WRITTEN PROBLEM> Rewrite the records below, changing every "pose" to "camera" and leaving all else untouched.

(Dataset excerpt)
╔══

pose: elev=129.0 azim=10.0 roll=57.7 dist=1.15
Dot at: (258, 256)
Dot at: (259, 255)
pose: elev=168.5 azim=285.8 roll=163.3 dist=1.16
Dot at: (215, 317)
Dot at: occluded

╚══

COMPLETED TASK>
camera: elev=129.0 azim=10.0 roll=57.7 dist=1.15
Dot at: (258, 256)
Dot at: (259, 255)
camera: elev=168.5 azim=285.8 roll=163.3 dist=1.16
Dot at: (215, 317)
Dot at: occluded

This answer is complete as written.